Love is Free. Gauc is Extra. is a positive, feel-good read to start the year and reflect on your leadership philosophy and career.  Monty Moran, the former co-CEO of Chipotle Mexican Grill, shares his life’s journey of gathering bits and pieces of knowledge that fit together into a worldview and an understanding of how to lead people and build successful teams. Not the typical leadership book, Moran focuses on the softer concepts he believes are the key to success:  truth, vulnerability, gratitude, curiosity, empowerment and, yes, love.

From his first job as a property claims adjuster for Farmers Insurance, to his law firm days as a trial lawyer and managing partner, to his role of co-CEO at Chipotle, Moran shares career insights and how he developed his definition of leadership. The book is filled with real-life experiences that any leader can apply.

After a career in the hospitality industry, I do not find Moran’s leadership philosophy and practices new or groundbreaking. However, the book is an enjoyable read, and it’s an excellent reminder that culture starts at the top and that a people-focused leadership approach can drive significant corporate results and allow those that are being led to realize their full potential.


Evan Inra

The First 90 Days: Proven Strategies for Getting Up to Speed Faster and Smarter by Michael Watkins (May 2013)

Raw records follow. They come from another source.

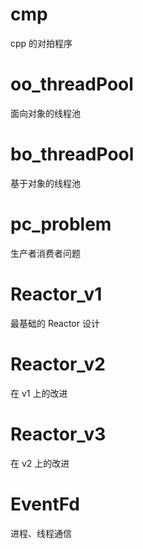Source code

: # cmp

cpp 的对拍程序

# oo_threadPool 

面向对象的线程池

# bo_threadPool

基于对象的线程池

# pc_problem

生产者消费者问题

# Reactor_v1

最基础的 Reactor 设计

# Reactor_v2

在 v1 上的改进

# Reactor_v3

在 v2 上的改进

# EventFd

进程、线程通信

In a post-COVID-19 pandemic world, the importance of getting off to a strong start in a new role is more important than ever. Whether you have been promoted, are transitioning into a different department or are starting at a new company, The First 90 Days by Michael Watkins provides proven strategies to help you succeed quickly. Watkins provides key tools you can use to quickly get up to speed and get to the “break-even point” — the point where you have contributed as much value to your new organization as you have consumed from it. Typically, this takes as long as six months, but you can help reduce this timeframe to increase your chances for ultimate success by: preparing yourself, accelerating learning, matching your strategy to the situation, securing early wins, negotiating success, achieving alignment, building your team, creating coalitions, keeping your balance and accelerating everyone. Most importantly, be flexible, listen and quickly adapt as needed to the needs and challenges of your new role. How you manage your transition will determine whether you ultimately succeed or fail in your new role. Use Watkins’s framework to help ensure this new role is your best move yet.


Jen Coleman

You’re Not Listening: What You’re Missing and Why It Matters by Kate Murphy (January 2020)

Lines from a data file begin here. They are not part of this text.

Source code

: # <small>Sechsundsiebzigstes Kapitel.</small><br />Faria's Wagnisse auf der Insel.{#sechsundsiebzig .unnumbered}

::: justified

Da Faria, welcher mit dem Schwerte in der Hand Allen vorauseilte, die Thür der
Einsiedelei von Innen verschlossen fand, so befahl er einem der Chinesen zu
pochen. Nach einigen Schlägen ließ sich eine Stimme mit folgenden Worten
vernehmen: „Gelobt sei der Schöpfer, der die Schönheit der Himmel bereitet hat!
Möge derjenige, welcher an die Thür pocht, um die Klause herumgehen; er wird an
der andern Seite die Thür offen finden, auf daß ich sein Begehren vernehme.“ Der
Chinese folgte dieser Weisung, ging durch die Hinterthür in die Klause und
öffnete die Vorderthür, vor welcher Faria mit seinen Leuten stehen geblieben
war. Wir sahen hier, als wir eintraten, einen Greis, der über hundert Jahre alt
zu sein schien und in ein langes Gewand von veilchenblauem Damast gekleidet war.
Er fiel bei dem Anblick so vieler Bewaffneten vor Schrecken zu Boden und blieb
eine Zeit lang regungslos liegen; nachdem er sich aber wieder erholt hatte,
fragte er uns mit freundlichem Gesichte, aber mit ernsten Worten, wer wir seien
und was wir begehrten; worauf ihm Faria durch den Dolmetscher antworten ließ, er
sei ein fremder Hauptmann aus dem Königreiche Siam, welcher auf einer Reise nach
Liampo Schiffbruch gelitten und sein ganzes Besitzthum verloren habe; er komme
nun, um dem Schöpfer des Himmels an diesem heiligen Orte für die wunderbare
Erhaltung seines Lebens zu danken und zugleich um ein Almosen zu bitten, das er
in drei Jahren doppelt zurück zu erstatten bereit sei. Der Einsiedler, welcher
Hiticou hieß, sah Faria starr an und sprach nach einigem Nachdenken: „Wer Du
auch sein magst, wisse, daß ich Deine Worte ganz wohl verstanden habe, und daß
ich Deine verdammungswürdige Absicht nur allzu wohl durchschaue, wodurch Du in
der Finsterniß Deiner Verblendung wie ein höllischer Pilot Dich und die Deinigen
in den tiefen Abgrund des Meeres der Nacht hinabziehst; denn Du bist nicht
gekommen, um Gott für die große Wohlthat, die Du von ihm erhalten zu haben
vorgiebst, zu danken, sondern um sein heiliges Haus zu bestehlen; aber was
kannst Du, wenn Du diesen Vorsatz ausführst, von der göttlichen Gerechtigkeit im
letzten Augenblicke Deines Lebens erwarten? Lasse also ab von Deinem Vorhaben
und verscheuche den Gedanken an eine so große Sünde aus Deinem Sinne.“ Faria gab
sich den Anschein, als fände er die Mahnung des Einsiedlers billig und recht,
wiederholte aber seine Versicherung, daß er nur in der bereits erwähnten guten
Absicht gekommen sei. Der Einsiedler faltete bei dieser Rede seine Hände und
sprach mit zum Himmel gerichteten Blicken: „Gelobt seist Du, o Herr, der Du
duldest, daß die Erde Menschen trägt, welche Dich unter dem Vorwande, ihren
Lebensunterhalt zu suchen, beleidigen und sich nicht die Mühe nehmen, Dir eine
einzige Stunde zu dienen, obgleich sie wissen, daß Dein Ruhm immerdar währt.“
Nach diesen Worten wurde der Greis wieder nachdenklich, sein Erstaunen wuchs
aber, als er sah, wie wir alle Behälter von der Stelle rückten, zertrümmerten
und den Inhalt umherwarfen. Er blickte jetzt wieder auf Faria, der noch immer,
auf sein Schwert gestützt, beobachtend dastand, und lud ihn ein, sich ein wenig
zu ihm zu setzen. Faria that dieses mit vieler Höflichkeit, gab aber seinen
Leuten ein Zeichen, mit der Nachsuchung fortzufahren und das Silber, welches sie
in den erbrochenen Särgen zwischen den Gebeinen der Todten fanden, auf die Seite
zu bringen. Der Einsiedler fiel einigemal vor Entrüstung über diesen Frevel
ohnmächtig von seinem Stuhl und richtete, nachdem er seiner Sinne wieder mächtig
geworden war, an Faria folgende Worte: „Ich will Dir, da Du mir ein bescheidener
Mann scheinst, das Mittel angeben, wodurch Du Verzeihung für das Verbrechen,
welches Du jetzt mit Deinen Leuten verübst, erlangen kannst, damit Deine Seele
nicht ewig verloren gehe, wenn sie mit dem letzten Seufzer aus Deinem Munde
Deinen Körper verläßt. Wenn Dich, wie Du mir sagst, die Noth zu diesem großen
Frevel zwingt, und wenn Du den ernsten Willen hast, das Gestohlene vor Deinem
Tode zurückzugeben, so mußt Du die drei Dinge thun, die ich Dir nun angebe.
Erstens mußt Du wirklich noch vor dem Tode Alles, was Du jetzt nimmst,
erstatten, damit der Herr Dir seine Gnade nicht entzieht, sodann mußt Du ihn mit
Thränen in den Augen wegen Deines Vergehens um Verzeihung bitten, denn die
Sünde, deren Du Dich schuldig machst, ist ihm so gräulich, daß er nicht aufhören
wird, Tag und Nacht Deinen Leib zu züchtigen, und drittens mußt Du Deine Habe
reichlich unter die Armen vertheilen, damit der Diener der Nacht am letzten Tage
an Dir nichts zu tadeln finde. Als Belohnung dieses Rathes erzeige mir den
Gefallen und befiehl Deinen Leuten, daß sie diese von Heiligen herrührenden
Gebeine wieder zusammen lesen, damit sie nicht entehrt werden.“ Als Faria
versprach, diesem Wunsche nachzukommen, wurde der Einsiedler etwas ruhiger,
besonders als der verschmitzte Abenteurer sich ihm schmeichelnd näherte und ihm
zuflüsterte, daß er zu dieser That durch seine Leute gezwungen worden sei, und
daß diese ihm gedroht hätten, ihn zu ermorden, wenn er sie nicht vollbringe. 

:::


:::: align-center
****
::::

For a career coach, there is no more important skill than listening. Listening is a skill I am always striving to improve and is the reason I picked up this book. I was pleasantly surprised by its content. In this well-researched work, Murphy, a career journalist, describes what makes for good listening, why we humans are all generally so bad at it (and getting worse), and why it is so important both personally and professionally. She points out, so accurately, that in education, there is such an emphasis on speaking — public speaking, presenting, debating — but little education around listening, which Murphy argues is the far more important skill in communication.

In my experience working with job seekers, their natural concern is always with selling themselves, explaining their situation and delivering an effective elevator pitch. While of course you need to be able to communicate your value, this book confirmed my strong belief that — whether you are trying to figure out what you want to do, are networking, interviewing or negotiating — less is more; especially since, according to the author, the odds are whoever you are talking to isn’t listening to you anyway! Active listening makes you smarter, more interesting and more likeable. There is a strong chance that good listening will lead to more sound, more informed career decisions and definitely to better relationships. And “if you are not listening in a negotiation context, you’re kind of screwed.”

If you are a coach, a job seeker, a manager, a friend, a partner or a human, you are likely to get something meaningful from “You’re Not Listening.